2. Dava konusu taşınmazlarda davacının miras payının satılmasına ilişkin iradesinin bulunmadığı, davalı vekil ...’ın vekalet görevinin kötüye kullandığı, taşınmazların davalı ...’a devredildiği 04.11.2015 tarihinde 126 parsel sayılı taşınmazın 566.030 TL, 127 parsel sayılı taşınmazın 650.250 TL olduğunun keşfen tespit edildiği, davalı ...’ın taşınmazları 430.000 TL'ye aldığını ve ödemelerin elden yapıldığını beyan ettiği, belirtilen bedel ve gerçek değer arasında fahiş fark olduğu ve ödeme olgusunun ispat edilmediği, satın alındıktan kısa bir süre sonra devredildiği, dosya arasına alınan kat karşılığı inşaat sözleşmesinde davalı ...’ı (... 2. Noterliğince düzenlenen 18.03.2015 tarihli 2070 yevmiye numaralı vekaletname) vekaleten ...’ın temsil ettiği de gözetildiğinde davalı ...’ın vekille ... birliği içinde, davacıyı zararlandırma kastı ile hareket ettiği anlaşılmaktadır.

3. Ancak, son kayıt maliki davalı ... yönünden yeterli araştırma ve inceleme yapıldığını söyleyebilme olanağı yoktur.

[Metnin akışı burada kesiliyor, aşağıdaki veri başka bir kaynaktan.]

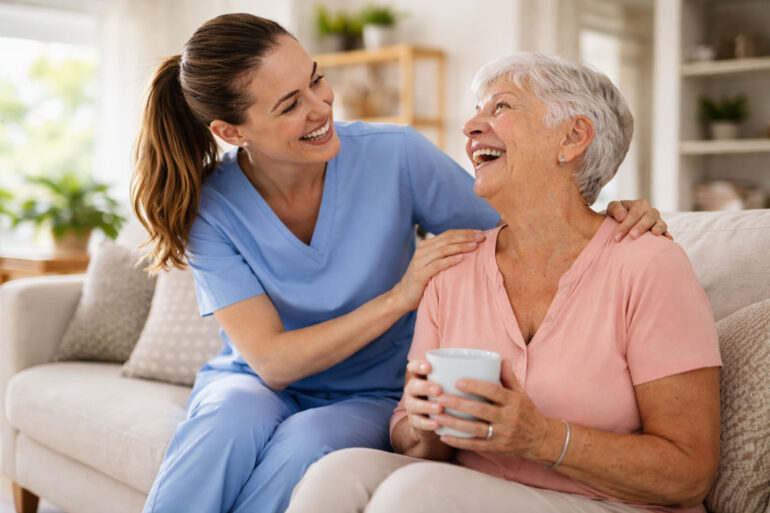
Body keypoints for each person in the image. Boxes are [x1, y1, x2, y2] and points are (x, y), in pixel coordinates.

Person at [132, 14, 669, 513]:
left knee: (308, 444)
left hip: (371, 391)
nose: (321, 107)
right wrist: (400, 296)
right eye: (289, 104)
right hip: (256, 380)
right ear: (232, 131)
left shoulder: (395, 156)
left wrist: (613, 214)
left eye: (316, 80)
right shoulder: (208, 205)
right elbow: (272, 363)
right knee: (225, 421)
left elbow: (523, 220)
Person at [286, 53, 722, 513]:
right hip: (475, 490)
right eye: (477, 109)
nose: (471, 126)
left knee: (414, 494)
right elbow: (413, 442)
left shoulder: (648, 264)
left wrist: (541, 438)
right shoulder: (453, 267)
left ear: (573, 138)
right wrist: (422, 422)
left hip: (613, 503)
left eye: (500, 108)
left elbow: (689, 473)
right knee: (336, 472)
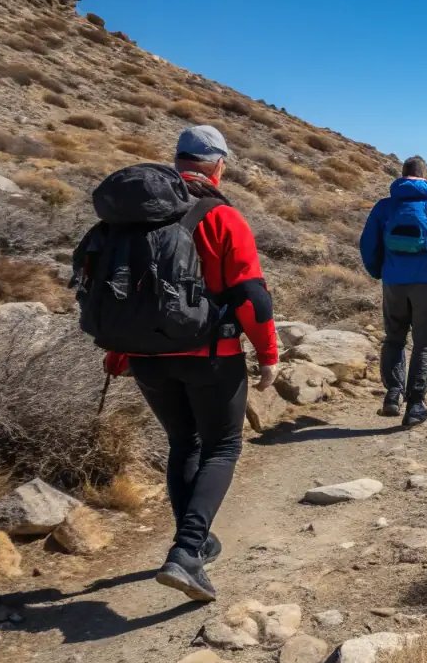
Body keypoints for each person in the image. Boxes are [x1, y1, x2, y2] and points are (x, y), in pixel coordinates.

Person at [73, 126, 278, 603]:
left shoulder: (126, 219)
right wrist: (268, 354)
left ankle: (196, 542)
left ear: (177, 160)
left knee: (182, 443)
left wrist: (121, 346)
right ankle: (187, 552)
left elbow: (111, 290)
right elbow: (251, 294)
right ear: (219, 166)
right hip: (211, 355)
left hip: (145, 357)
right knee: (222, 446)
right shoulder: (220, 217)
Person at [360, 155, 427, 427]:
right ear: (426, 177)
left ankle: (393, 394)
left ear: (402, 175)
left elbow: (367, 243)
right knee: (425, 342)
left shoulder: (385, 207)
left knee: (394, 338)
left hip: (394, 283)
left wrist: (379, 272)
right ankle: (415, 405)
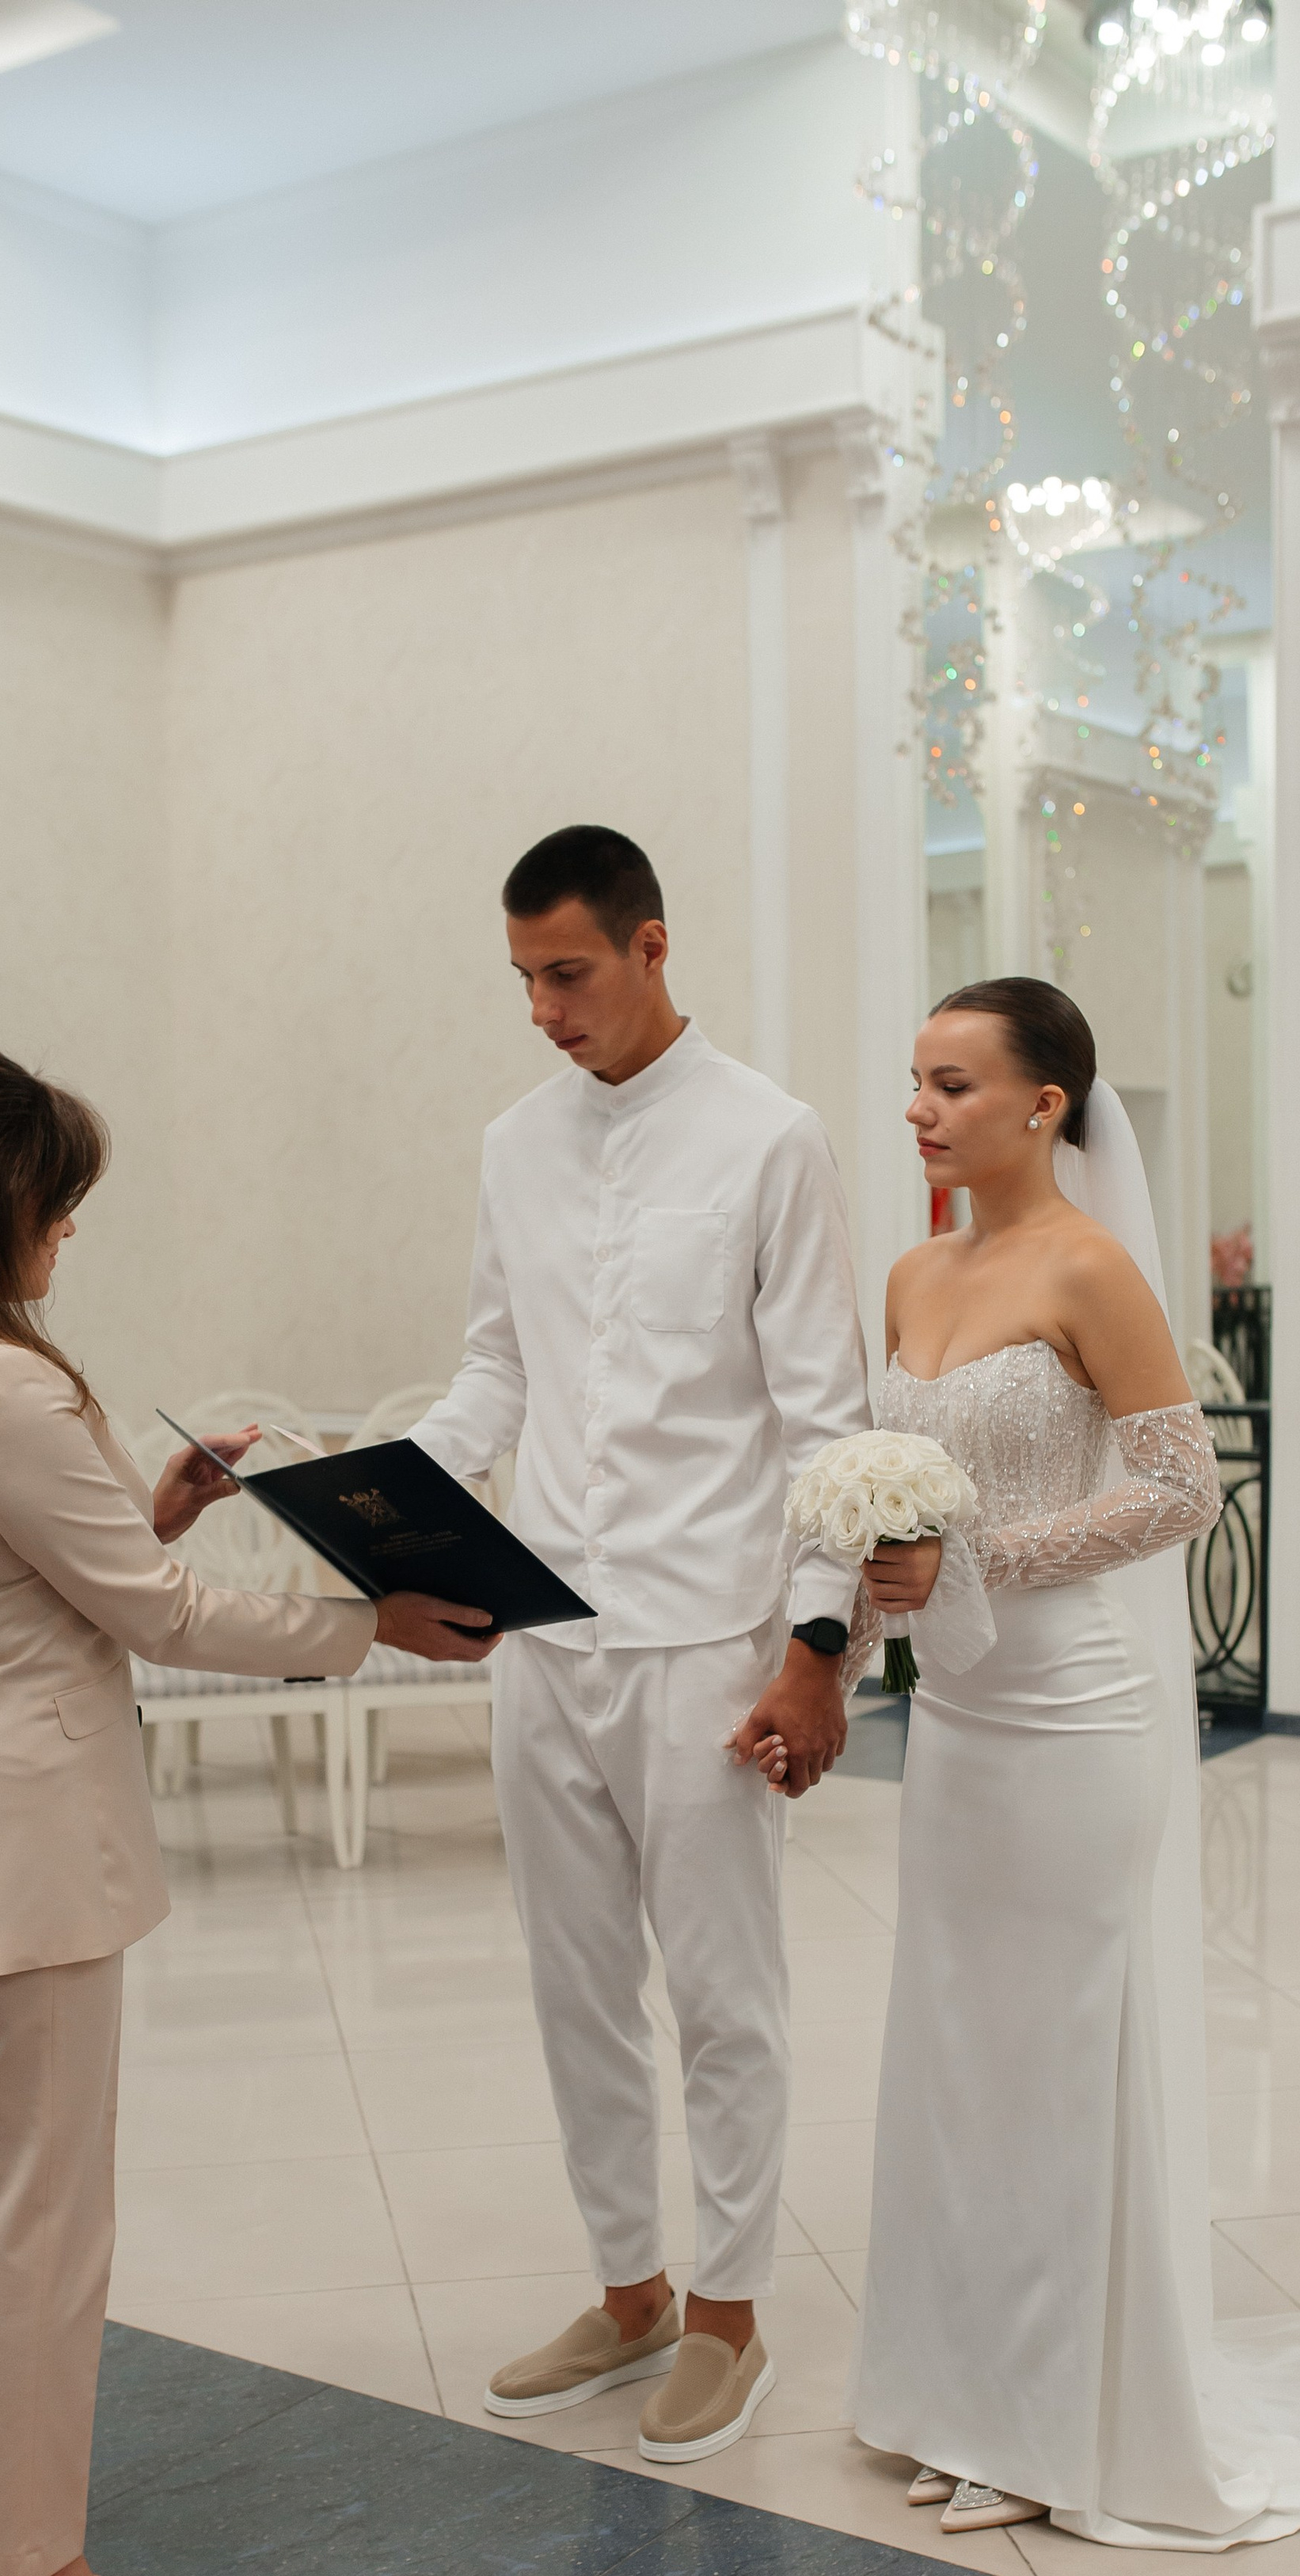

4. Hal böyle olunca, davalı ...’in ödeme savunmasına ilişkin olarak delil olarak dayandığı belgelerin dosya arasında bulunmadığı, satış bedeli olarak devredildiği iddia edilen 2310 ada 8 parsel sayılı taşınmazdaki 10 no.lu bağımsız bölümün değeri tespit edilmediğinden, tanıkların yeniden dinlenilmesi suretiyle davalının iyiniyetli olup olmadığının araştırılarak toplanan diğer delillerle birlikte değerlendirilmek suretiyle sonucuna göre karar verilmesi gerekirken eksik araştırma ile karar verilmesi isabetsizdir.

VI. KARAR

Açıklanan sebeplerle;

Temyiz olunan Bölge Adliye Mahkemesi kararının BOZULMASINA,

Peşin alınan temyiz karar harcının istek hâlinde ilgiliye iadesine,

Dosyanın kararı veren Bölge Adliye Mahkemesine gönderilmesine,

25.04.2023 tarihinde kesin olmak üzere oy birliğiyle karar verildi.